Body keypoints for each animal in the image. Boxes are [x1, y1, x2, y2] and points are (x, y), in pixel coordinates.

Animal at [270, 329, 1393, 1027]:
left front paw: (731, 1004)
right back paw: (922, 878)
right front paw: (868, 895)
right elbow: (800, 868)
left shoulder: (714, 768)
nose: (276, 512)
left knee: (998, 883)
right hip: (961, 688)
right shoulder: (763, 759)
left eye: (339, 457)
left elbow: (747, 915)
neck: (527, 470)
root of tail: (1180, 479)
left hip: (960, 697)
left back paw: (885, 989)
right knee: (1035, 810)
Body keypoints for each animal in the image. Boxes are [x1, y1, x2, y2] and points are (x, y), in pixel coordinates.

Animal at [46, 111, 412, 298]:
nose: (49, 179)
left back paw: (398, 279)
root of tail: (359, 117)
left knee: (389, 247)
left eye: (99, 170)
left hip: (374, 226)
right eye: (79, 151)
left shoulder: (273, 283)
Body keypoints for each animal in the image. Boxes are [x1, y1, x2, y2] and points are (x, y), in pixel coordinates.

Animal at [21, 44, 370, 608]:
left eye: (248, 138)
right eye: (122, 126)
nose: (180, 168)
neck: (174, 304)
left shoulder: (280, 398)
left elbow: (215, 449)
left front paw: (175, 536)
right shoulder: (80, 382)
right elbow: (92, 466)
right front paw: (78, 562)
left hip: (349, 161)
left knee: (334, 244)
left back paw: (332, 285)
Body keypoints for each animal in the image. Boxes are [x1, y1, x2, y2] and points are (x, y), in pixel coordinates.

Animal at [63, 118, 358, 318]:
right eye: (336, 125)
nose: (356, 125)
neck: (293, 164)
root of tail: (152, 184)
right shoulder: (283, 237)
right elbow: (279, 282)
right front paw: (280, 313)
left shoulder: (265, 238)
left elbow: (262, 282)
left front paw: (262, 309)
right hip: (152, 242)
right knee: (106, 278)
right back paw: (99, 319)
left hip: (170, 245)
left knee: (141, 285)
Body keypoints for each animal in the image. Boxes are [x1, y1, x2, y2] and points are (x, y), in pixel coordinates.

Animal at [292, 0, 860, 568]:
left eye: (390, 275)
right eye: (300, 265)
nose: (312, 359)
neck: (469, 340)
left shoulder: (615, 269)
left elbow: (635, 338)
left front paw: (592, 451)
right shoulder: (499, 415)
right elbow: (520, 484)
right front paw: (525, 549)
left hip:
━━━━━━━━━━━━━━━━━━━━━━━━━━━━━━
Exercise aim ->
Every line of the listing above is to be set down again without any change.

Answer below ->
Body keypoints for each animal in the image. Boxes are [x1, y1, x2, y2] and points are (x, y), in pixel coordinates.

Animal at [270, 329, 1393, 1027]:
left front paw: (731, 1004)
right back paw: (922, 878)
right front paw: (868, 895)
right elbow: (800, 868)
left shoulder: (714, 768)
nose: (276, 512)
left knee: (998, 883)
right hip: (961, 688)
right shoulder: (763, 759)
left eye: (339, 457)
left elbow: (747, 915)
neck: (527, 470)
root of tail: (1180, 479)
left hip: (960, 697)
left back paw: (885, 989)
right knee: (1035, 810)
Body keypoints for each animal in the image. Boxes are [x1, y1, x2, y2] and points are (x, y), in pixel coordinates.

Animal at [46, 111, 412, 298]:
nose: (49, 179)
left back paw: (398, 279)
root of tail: (359, 117)
left knee: (389, 247)
left eye: (99, 170)
left hip: (374, 226)
right eye: (79, 151)
left shoulder: (273, 283)
Body keypoints for each animal in the image. Boxes are [x1, y1, x2, y2] and points are (x, y), in pixel coordinates.

Animal at [21, 44, 370, 608]:
left eye: (248, 138)
right eye: (122, 126)
nose: (180, 168)
neck: (174, 304)
left shoulder: (280, 398)
left elbow: (215, 449)
left front paw: (175, 536)
right shoulder: (80, 382)
right elbow: (92, 466)
right front paw: (78, 562)
left hip: (349, 161)
left knee: (334, 244)
left back paw: (332, 285)
Body keypoints for each animal in the image. Boxes are [x1, y1, x2, y2] and points are (x, y), in pixel coordinates.

Animal at [63, 118, 358, 318]:
right eye: (336, 125)
nose: (356, 125)
neck: (293, 164)
root of tail: (152, 184)
right shoulder: (283, 237)
right elbow: (279, 282)
right front paw: (280, 313)
left shoulder: (265, 238)
left elbow: (262, 282)
left front paw: (262, 309)
right hip: (152, 242)
right knee: (106, 278)
right back paw: (99, 319)
left hip: (170, 245)
left knee: (141, 285)
Body keypoints for each animal in the image. Boxes are [x1, y1, x2, y2] and points are (x, y), in pixel coordinates.

Animal at [292, 0, 860, 568]:
left eye: (390, 275)
right eye: (300, 265)
nose: (312, 359)
neck: (469, 340)
left shoulder: (615, 269)
left elbow: (635, 338)
left front paw: (592, 451)
right shoulder: (499, 415)
right elbow: (520, 484)
right front paw: (525, 549)
left hip:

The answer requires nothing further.